-- Exercise data --
------
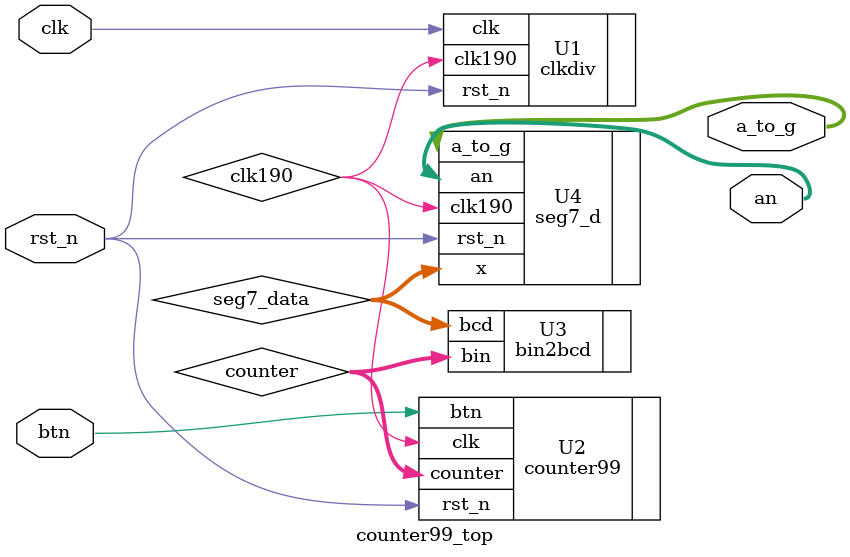
<source format=v>
`timescale 1ns / 1ps
`define WIDTH 8
module counter99_top( a_to_g, an, clk, rst_n, btn
    );
   input clk, rst_n, btn;
	output [6:0] a_to_g;
	output [3:0] an;
	
	wire clk190;
	wire [`WIDTH - 1:0] counter;
	wire [15:0] seg7_data;
	
	clkdiv U1( .clk190(clk190), .clk(clk), .rst_n(rst_n));
	counter99 U2(.counter(counter), .clk(clk190), .rst_n(rst_n), .btn(btn));
	bin2bcd U3(.bcd(seg7_data), .bin(counter));
	seg7_d U4(.a_to_g(a_to_g), .an(an), .clk190(clk190), .rst_n(rst_n), .x(seg7_data));

endmodule

</source>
------
-- Action item --
Restate the whole listing exactly as written, minus the pictures.

-- Your solution --
<source format=v>
`timescale 1ns / 1ps
`define WIDTH 8
module counter99_top( a_to_g, an, clk, rst_n, btn
    );
   input clk, rst_n, btn;
	output [6:0] a_to_g;
	output [3:0] an;
	
	wire clk190;
	wire [`WIDTH - 1:0] counter;
	wire [15:0] seg7_data;
	
	clkdiv U1( .clk190(clk190), .clk(clk), .rst_n(rst_n));
	counter99 U2(.counter(counter), .clk(clk190), .rst_n(rst_n), .btn(btn));
	bin2bcd U3(.bcd(seg7_data), .bin(counter));
	seg7_d U4(.a_to_g(a_to_g), .an(an), .clk190(clk190), .rst_n(rst_n), .x(seg7_data));

endmodule

</source>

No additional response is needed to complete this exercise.